UN Secretary-General Ban Ki-moon has warned that deliberate starvation of citizens is a war crime, as the second convoy of aid arrived in the famine-hit Syrian town of Madaya.
Ban said on Thursday (14 January) that residents in the rebel-held town, which has been under siege by government troops for several months, were in desperate need of humanitarian assistance.
"The town has been the victim of deliberate starvation. The use of food as a weapon of war is a war crime. All sides, including the Syrian government, which has the primary responsibility to protect Syrians, are committing atrocious acts prohibited under international humanitarian law," he said in a speech before the UN General Assembly.
"Combatants have showed complete and utter disregard for Madaya's people," the UN chief added.
The faction supporting Syrian President Bashar Assad seized Madaya months earlier and had blocked previous humanitarian efforts to get aid to the people. A UN official earlier pointed out that 400 people in Madaya were in need of immediate medical evacuation, but Ban raised questions over what would happen to those who would be left behind, Reuters reported.
"They can eat today but they fear another stretch of months in destitution if the combatants renew the siege," he warned.
The second delivery of aid reaching Madaya and two other villages included wheat, flour, cleaning materials and some medical supplies. Based on a UN-supported agreement, six trucks entered the town while three trucks entered Foua and Kfarya.
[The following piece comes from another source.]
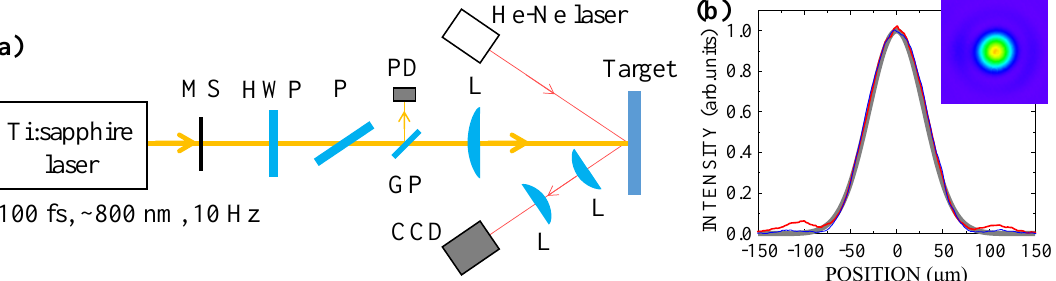
Figure 2. ( a ) Schematic diagram of the optical configuration for the ablation experiment. MS, mechanical shutter; HWP, half-wave plate; P, polarizer; GP, glass plate; PD, photodetector; L, lens. ( b ) Intensity profile of the focal spot of a fs pulse. The red and blue curves represent the horizontal and vertical profiles, respectively, with a Gaussian profile shown in gray for comparison. The inset shows a CCD image of the focal spot.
The Madaya convoy also included a nutritionist and health teams.
Dominik Stillhart, International Committee of the Red Cross director of operations said: "According to the ICRC team that entered Madaya, the people were very happy, even crying when they realized that wheat flour is on the way."
He said that they hoped to bring in more supplies and fuel deliveries by Sunday, 17 January.
"We think there is a window of opportunity to make a significant step forward to lift all the sieges," he added.